The internet has given ability for users to interact together. For strangers to become friends, gamers to play against and with one another, to fall in love all in an online community. In the online game Second Life, a player can create their avatar however they like. One that looks exactly like them:
OR One which doesn’t exactly identify with them :
Myself, I like to create an avatar which looks nothing like me physically, but may describe something about my personality. For example I like to put tattoos on my avatars to express my desire to have multiple tattoos.
In the readin, Nakamura stated :
“… the maintenance of this [online] fantasy, that of a race-free society, can only occur by suppressing forbidden identity choices.”
Most people don’t mind sharing information about their demographic openly online on sites such as facebook, twitter or youtube. But what about that few percentage of people who want to become someone online that would be impossible in real life?
Do we have the ability to put aside our embodied identity online completely?
A great example comes from the 2010 film, Catfish. A young man, Nev, meets a girl on the internet and begins to have an online relationship with her through facebook. The relationship progresses from strangers messaging on facebook to a close, intimate relationship talking on the phone. After investigating and going to her home, Nev found that who he thought his young love was, turned out to be a woman years older. Although, this woman’s structural identity is completely different than how she portrayed herself online, many of her relational and identification identities were her own? This woman could have chosen a hispanic or african-american woman as all of her profile pictures on facebook, yet she identified herself as white, therefore used images of a white woman.
While looking at one’s profile picture or avatar, judgements of race and class are quickly made. But as one online gamer from Nakamura’s article adds : “I don’t include ‘caucasian’ in my description, simply because I think it is unnecessary.” Is it unnecessary to include your race in such an online community? One in which lives are shared and interactions take place every day?
In dealing with racist comments on the online community game Second Life, Minx Kurosawa a user posted a forum about racism and prejudice in the game stating that “to bully and harass others with racial discrimnation is the one thing most of us are coming here to secondlife to get away from.” Another user, Pussycat Catnap, with a Caucasian avatar said she found this surprising because she “… always found the majority of SLers to be entirely accepting of diversity.” This comment sparked Kobuk Farshore, another user to say : “There’s no good way to put this and I don’t mean to offend, but – you’re not a target with a blond caucasian avatar, assuming your forum pic is a match for your inworld look.
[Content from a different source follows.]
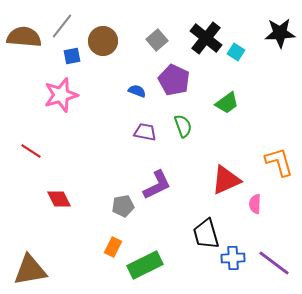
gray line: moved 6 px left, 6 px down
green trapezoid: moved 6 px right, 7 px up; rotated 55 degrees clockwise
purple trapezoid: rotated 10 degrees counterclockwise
So you might not ever see it.”
Kobuk Farshore automatically assumed that Pussycat Catnap‘s avatar matched her structural identity, which it did. But Kobuk Farshore brings up another good point that the reason Pussycat Catnap may not notice racism and prejudice because she is associated as being white from her white avatar.
We can try as much as we’d like to become a different person online, or hide certain structural identities about ourselves. Though as easy as it is to hide such qualities, it is almost just as easy for someone else to discover the truth if they try to dig deep enough.